¹Laboratório de Virologia Animal, Departamento de Microbiologia e Imunologia, Instituto de Biologia, Universidade Estadual de Campinas, Campinas, SP, Brasil

²Laboratório de Diagnóstico de Doenças Infecciosas por Técnicas de Biologia Molecular, Departamento de Clínica Médica, Faculdade de Ciências Médicas, Universidade Estadual de Campinas, Campinas, SP, Brasil

^Text

References

Correspondence and Footnotes ^{Correspondence and Footnotes} Correspondence and Footnotes

Abstract

This paper presents the first isolation of bovine respiratory syncytial virus in Brazil and its physicochemical, morphological and molecular characterization. The virus was isolated from 33 samples of nasotracheal secretions, successively inoculated into a Madin-Darby bovine kidney cell culture, which was characterized by physicochemical tests and morphological observation by electron microscopy. The Brazilian sample is an RNA pleomorphic, enveloped, thermolabile and non-hemagglutinating spicular virus. Reverse transcription, followed by nested polymerase chain reaction (nRT-PCR) assay was carried out using oligonucleotides B1, B2A, B3 and B4 for the fusion proteins (F) and B5A, B6A, B7A and B8 for the attachment protein (G). The nRT-PCR-F amplified a fragment of 481 bp corresponding to part of the gene that codes for protein F, whereas nRT-PCR-G amplified a fragment of 371 bp, in agreement with part of the G gene. The virus isolated from Brazilian samples in this study corresponded to the bovine respiratory syncytial virus, and RT-PCR proved to be useful for the diagnosis of bovine clinical samples.
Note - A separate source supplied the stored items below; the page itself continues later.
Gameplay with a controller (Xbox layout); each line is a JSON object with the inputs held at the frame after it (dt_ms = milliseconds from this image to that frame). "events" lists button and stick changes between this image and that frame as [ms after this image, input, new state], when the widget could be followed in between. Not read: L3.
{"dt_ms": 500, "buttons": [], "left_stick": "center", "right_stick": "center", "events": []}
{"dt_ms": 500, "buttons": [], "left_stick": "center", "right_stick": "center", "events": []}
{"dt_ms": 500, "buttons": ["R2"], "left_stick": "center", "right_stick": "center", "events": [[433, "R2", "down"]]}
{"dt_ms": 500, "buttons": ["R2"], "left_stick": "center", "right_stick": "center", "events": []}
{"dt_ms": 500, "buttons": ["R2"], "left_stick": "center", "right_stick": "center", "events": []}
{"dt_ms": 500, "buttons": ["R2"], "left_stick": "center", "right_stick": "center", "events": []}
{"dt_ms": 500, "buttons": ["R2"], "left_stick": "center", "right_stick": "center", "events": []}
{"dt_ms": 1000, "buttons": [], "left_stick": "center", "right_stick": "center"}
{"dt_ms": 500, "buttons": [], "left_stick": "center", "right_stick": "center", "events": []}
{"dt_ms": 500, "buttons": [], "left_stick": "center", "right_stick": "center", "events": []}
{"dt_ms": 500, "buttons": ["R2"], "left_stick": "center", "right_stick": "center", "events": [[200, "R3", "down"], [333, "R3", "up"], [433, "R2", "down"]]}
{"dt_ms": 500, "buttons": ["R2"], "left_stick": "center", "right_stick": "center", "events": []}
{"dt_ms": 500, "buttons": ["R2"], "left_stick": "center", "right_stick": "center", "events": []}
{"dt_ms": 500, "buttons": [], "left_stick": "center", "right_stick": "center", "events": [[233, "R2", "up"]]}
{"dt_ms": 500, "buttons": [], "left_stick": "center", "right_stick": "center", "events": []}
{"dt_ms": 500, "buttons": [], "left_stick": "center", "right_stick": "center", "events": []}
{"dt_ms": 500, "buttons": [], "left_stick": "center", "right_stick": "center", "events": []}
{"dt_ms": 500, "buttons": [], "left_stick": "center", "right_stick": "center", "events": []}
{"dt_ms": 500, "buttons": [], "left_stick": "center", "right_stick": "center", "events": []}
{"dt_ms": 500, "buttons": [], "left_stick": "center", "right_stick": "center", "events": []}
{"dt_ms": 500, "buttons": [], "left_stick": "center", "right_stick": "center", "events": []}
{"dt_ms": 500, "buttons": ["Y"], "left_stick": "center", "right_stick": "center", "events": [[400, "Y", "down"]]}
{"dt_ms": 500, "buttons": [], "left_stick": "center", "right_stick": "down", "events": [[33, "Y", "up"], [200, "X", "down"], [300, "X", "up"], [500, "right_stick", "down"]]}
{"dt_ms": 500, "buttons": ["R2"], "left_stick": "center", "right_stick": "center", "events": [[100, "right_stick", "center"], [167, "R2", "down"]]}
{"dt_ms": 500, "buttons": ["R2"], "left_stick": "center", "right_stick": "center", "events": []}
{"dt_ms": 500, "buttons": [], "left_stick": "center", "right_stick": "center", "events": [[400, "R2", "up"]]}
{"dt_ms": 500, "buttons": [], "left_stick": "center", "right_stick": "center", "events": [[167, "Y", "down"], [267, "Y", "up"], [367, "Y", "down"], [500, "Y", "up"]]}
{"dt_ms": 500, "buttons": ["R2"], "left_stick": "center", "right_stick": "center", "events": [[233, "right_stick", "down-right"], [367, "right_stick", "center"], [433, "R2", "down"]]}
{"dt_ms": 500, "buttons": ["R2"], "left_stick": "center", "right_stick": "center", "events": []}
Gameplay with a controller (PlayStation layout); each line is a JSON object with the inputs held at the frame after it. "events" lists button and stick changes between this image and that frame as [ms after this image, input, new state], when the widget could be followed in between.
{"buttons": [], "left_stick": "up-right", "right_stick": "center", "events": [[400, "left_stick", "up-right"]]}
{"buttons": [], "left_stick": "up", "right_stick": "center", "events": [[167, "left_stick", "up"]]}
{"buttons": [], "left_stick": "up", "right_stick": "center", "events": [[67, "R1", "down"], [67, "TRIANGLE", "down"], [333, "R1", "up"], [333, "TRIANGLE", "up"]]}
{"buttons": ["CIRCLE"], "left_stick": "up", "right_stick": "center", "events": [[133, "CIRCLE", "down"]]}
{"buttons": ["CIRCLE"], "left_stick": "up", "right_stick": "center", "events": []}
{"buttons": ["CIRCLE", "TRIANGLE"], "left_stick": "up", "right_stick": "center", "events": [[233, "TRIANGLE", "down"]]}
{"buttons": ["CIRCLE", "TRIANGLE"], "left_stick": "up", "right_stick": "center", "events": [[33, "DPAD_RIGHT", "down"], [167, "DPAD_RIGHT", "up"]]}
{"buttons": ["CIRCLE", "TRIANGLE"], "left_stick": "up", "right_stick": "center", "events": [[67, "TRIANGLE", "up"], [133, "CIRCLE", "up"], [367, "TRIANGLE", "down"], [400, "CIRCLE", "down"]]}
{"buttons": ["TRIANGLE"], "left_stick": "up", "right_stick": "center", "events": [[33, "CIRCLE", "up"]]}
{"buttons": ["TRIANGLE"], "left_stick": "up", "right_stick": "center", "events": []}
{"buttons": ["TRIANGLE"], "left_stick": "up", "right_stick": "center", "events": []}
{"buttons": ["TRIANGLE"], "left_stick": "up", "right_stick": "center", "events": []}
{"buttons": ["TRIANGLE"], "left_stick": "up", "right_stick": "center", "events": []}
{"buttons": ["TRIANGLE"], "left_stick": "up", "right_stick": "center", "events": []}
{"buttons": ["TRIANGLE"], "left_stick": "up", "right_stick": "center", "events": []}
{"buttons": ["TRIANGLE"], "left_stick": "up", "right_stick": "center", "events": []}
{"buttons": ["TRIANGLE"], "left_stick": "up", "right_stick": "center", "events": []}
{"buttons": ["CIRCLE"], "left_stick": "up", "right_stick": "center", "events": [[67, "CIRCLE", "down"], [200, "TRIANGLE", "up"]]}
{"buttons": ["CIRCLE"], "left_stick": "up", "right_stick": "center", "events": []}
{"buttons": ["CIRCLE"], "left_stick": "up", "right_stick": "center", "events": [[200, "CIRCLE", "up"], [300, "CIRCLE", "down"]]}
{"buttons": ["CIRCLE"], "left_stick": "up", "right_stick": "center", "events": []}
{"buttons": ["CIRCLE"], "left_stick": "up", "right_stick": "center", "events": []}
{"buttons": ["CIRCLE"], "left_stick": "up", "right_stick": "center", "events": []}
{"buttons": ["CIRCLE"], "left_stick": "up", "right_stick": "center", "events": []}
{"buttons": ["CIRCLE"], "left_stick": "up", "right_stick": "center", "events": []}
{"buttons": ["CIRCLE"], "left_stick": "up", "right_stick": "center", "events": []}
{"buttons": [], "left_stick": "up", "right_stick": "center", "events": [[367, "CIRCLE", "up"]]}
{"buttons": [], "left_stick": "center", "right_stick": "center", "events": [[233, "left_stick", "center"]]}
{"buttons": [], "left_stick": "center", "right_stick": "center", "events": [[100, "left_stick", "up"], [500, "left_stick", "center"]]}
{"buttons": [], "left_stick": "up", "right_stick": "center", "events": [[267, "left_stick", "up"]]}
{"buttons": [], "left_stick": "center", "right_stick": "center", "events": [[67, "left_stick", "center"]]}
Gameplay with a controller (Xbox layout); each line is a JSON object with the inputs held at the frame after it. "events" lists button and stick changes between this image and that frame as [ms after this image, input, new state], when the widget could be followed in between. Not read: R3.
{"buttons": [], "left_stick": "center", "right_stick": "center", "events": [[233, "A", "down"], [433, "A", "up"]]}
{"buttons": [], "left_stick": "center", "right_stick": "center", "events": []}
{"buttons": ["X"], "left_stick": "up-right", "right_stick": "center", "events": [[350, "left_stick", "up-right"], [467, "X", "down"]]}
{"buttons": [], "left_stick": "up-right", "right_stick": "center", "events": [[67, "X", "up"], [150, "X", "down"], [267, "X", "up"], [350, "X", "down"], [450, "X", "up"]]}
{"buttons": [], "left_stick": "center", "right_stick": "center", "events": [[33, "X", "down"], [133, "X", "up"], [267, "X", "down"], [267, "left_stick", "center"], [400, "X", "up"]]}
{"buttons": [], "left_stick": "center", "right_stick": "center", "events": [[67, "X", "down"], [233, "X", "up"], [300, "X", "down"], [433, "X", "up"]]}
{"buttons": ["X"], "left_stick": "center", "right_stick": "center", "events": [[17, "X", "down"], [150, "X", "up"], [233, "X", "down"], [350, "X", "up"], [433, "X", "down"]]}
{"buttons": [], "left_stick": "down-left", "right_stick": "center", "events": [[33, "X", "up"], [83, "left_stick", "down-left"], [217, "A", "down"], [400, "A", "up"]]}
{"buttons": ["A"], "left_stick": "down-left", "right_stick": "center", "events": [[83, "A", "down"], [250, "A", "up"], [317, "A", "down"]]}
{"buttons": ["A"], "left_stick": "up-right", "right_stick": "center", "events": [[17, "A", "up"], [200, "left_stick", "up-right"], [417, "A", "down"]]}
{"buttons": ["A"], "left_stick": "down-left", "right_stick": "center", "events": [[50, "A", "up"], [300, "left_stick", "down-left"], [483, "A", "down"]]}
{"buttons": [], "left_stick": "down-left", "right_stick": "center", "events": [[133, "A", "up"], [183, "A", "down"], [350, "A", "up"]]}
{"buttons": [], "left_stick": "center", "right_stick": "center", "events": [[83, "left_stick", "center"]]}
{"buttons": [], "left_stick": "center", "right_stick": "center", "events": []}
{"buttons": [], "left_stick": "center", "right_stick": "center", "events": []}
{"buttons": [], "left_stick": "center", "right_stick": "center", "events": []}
Key words: Bovine respiratory syncytial virus, BRSV, Virus isolation, Characterization, Nested RT-PCR

Bovine respiratory syncytial virus (BRSV) is an important pathogen that causes acute respiratory distress syndrome, and has been detected in cattle since 1970 (1). BRSV is a single-stranded negative-sense RNA virus which belongs to the Pneumovirus genus, a member of the Paramyxoviridae family. Its genome has approximately 15,140 nucleotides and encodes 10 different mRNA molecules (2,3). BRSV infection commonly occurs in cattle and serological studies indicate that the virus has already infected more than 95% of Brazilian cattle up to 3 years old, with 70% of the calves being infected within the first year of life (4). The mortality rate in some herds with confirmed acute infection ranges from 5 to 20% (5). This disease poses a serious problem due to financial losses caused by animal death, costs of treatment, and subsequent reduced profits.

Very little is known about the significance of BRSV in Brazil. Recent studies have demonstrated the presence of BRSV antibodies in numerous serum samples, as well as viral antigens in histological specimens used for the diagnosis of bovine infections in the south and southeast regions of the country (6-9). A serological investigation was performed with 864 serum samples from 65 different farms located in the southern Brazilian states, using serum neutralization test (SNT) and enzyme-linked immunosorbent assay (ELISA), and the clinical history was analyzed. Both tests showed high frequencies of positive BRSV (68 and 75%, respectively). Due to the high frequency of seropositivity detected in previous studies, there is a need to obtain Brazilian BRSV isolates in order to carry out detailed studies.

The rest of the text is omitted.